Roman Romero-Ortuno is Associate Professor in Medical Gerontology at Trinity College Dublin and Consultant Physician at the Mercer’s Institute for Successful Ageing in St. James's Hospital, Dublin. Prof. Ortuno co-chairs the Frailty and Resilience working group of The Irish Longitudinal Study on Ageing (TILDA) and the Irish Frailty Network Interest Group of the Irish Gerontological Society. He is Faculty member of the Global Brain Health Institute. He tweets at @ProfOrtuno. Here he discusses their Age and Ageing paper ‘Is phenotypical prefrailty all the same? A longitudinal investigation of two prefrailty subtypes in The Irish Longitudinal Study on Ageing (TILDA)’.
Over the past decade, many of us have become interested in the science of frailty. Even if we do not agree on how frailty should be measured in research or clinical practice, we all tend to agree that frailty means vulnerability to decompensation after stressors, as a consequence of cumulative decline in many physiological systems during a lifetime. We also tend to agree that the effect of chronological age in determining this risk is not as important as the underlying biological situation.
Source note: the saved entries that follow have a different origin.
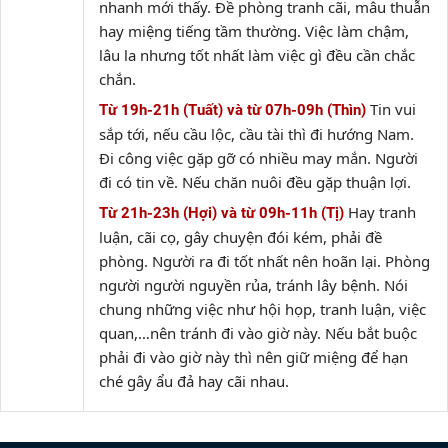
nhanh mới thấy. Đề phòng tranh cãi, mâu thuẫn
hay miệng tiếng tầm thường. Việc làm chậm,
lâu la nhưng tốt nhất làm việc gì đều cần chắc
chắn.
Tin vui
Từ 19h-21h (Tuất) và từ 07h-09h (Thìn)
sắp tới, nếu cầu lộc, cầu tài thì đi hướng Nam.
Đi công việc gặp gỡ có nhiều may mắn. Người
đi có tin về. Nếu chăn nuôi đều gặp thuận lợi.
Hay tranh
Từ 21h-23h (Hợi) và từ 09h-11h (Tị)
luận, cãi cọ, gây chuyện đói kém, phải đề
phòng. Người ra đi tốt nhất nên hoãn lại. Phòng
người người nguyền rủa, tránh lây bệnh. Nói
chung những việc như hội họp, tranh luận, việc
quan,…nên tránh đi vào giờ này. Nếu bắt buộc
phải đi vào giờ này thì nên giữ miệng để hạn
ché gây ẩu đả hay cãi nhau.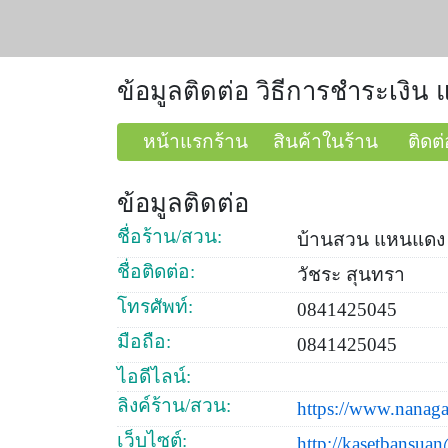
ข้อมูลติดต่อ วิธีการชำระเงิ
หน้าแรกร้าน
สินค้าในร้าน
ติดต่
ข้อมูลติดต่อ
ชื่อร้าน/สวน:
บ้านสวน แหนแดง
ชื่อติดต่อ:
วัชระ สุนทรา
โทรศัพท์:
0841425045
มือถือ:
0841425045
ไอดีไลน์:
ลิงค์ร้าน/สวน:
https://www.nanag
เว็บไซต์:
http://
kasetbansua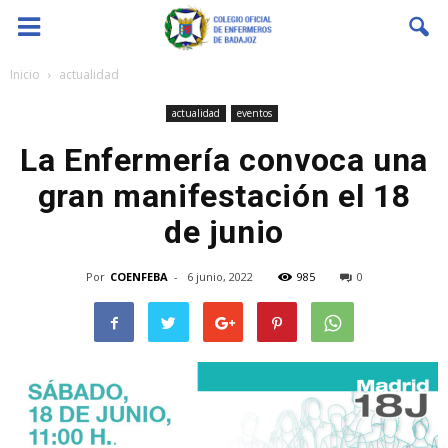
Coenfeba
Inicio
actualidad
actualidad
eventos
La Enfermería convoca una
gran manifestación el 18
de junio
Por
COENFEBA
-
6 junio, 2022
985
0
One of the many ways to measure (i.e. operationalise) frailty is the physical frailty phenotype. Briefly, this identifies someone as frail when three or more of the following are present: exhaustion, unintentional weight loss, weakness, slowness, and low physical activity. Prefrailty is defined as the presence of one or two criteria.
Many of us may have been phenotypically prefrail at various points in our lives. For example, those in a sedentary full-time job reporting low physical activity (with or without exhaustion), may already be prefrail. The same label applies to someone experiencing unexplained weight loss and slowness. Yet, are the underlying biology and future risk comparable across prefrailty scenarios?
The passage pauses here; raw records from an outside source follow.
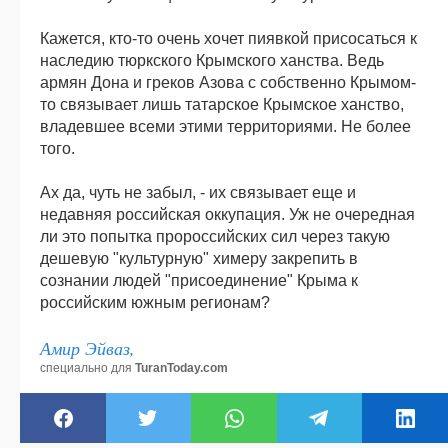
Кажется, кто-то очень хочет пиявкой присосаться к
наследию тюркского Крымского ханства. Ведь
армян Дона и греков Азова с собственно Крымом-
то связывает лишь татарское Крымское ханство,
владевшее всеми этими территориями. Не более
того.
Ах да, чуть не забыл, - их связывает еще и
недавняя российская оккупация. Уж не очередная
ли это попытка пророссийских сил через такую
дешевую "культурную" химеру закрепить в
сознании людей "присоединение" Крыма к
российским южным регионам?
Амир Эйваз
,
специально для
TuranToday.com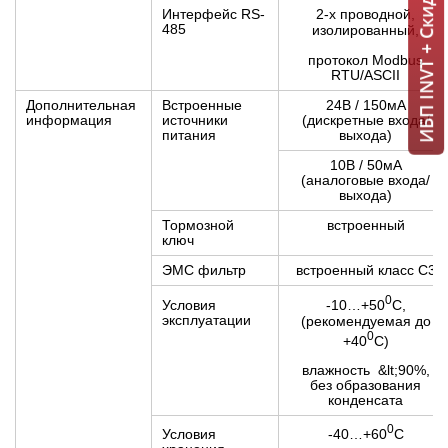
ИБП INVT + Скидка 7% = 1 мин!
Интерфейс RS-
2-х проводной,
485
изолированный,
протокол Modbus
RTU/ASCII
Дополнительная
Встроенные
24В / 150мА
информация
источники
(дискретные входа/
питания
выхода)
10В / 50мА
(аналоговые входа/
выхода)
Тормозной
встроенный
ключ
ЭМС фильтр
встроенный класс С3
0
-10…+50
С,
Условия
эксплуатации
(рекомендуемая до
0
+40
С)
влажность
&lt;
90%,
без образования
конденсата
0
-40…+60
С
Условия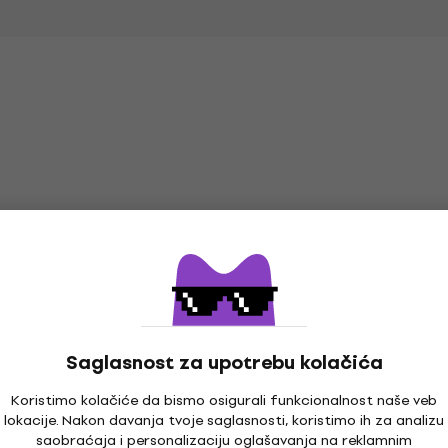
HAPPY HOUR
Količinski popust
Saglasnost za upotrebu kolačića
Koristimo kolačiće da bismo osigurali funkcionalnost naše veb
lokacije. Nakon davanja tvoje saglasnosti, koristimo ih za analizu
Arobas Music Guitar
Soundking DG006
saobraćaja i personalizaciju oglašavanja na reklamnim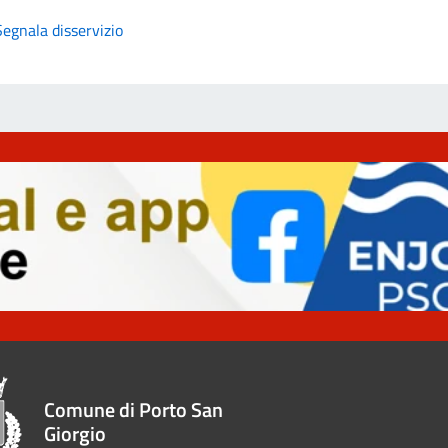
Segnala disservizio
Comune di Porto San
Giorgio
To illustrate this point at population level we operationalised two mutually exclusive prefrailty groups in TILDA: one defined by exhaustion and/or unexplained weight loss (prefrailty “type 1”) and one defined by exhibiting one or two of weakness, slowness and low physical activity (“type 2”). Using data spanning an 8-year period, we found different longitudinal trajectories of mortality and disability, with prefrailty type 2 having significantly higher risk. This suggests that phenotypical prefrailty may be a heterogeneous biological syndrome.
Prefrailty has been proposed as a target for interventions aimed at delaying or reversing the disabling process. However, the population prevalence and incidence of prefrailty are very high. Given its biological heterogeneity, phenotypical prefrailty may be of low value for the identification of individual risk in real practice. In that light, professional societies such as the British Geriatrics Society do not recommend population screening for frailty using currently available instruments. Instead, best practice guidelines for the management of frailty focus on the identification of risk, helped by frailty tools, with a view to perform comprehensive geriatric assessment (CGA) and implement tailored evidence-based interventions.
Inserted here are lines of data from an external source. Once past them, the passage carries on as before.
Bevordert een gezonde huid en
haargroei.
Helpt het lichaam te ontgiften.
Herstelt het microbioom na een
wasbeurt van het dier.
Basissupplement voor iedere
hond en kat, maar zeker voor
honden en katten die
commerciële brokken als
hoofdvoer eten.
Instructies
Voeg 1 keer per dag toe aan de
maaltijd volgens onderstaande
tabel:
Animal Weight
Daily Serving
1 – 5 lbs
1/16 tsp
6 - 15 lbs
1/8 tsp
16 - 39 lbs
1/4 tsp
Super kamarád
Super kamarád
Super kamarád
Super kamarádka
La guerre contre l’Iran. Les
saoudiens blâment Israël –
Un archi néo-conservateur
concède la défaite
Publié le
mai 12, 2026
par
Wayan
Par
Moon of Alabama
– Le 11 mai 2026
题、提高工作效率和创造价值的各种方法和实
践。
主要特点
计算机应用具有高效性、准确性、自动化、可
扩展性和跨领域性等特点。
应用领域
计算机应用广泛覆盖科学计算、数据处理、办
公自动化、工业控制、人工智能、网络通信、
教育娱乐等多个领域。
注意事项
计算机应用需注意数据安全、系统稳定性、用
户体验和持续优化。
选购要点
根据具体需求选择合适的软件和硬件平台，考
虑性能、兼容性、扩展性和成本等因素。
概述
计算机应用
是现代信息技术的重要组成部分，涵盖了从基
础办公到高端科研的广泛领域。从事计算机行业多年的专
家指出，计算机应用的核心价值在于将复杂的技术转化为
Frailty is a concept, not a diagnosis. Frailty can be thought of as an iceberg, most of which is latent and not visible to the naked eye (see figure). Yet, it can be indicated by different tools (like sonar beams of different widths) to help clinicians become risk aware. In turn, the drivers of that risk need to be unraveled and properly diagnosed using CGA, which will often identify remediable factors. As we discuss in our paper, even the identification of more homogeneous prefrailty subtypes does not provide a substitute for CGA, to diagnose the cause/s of frailty at an individual level.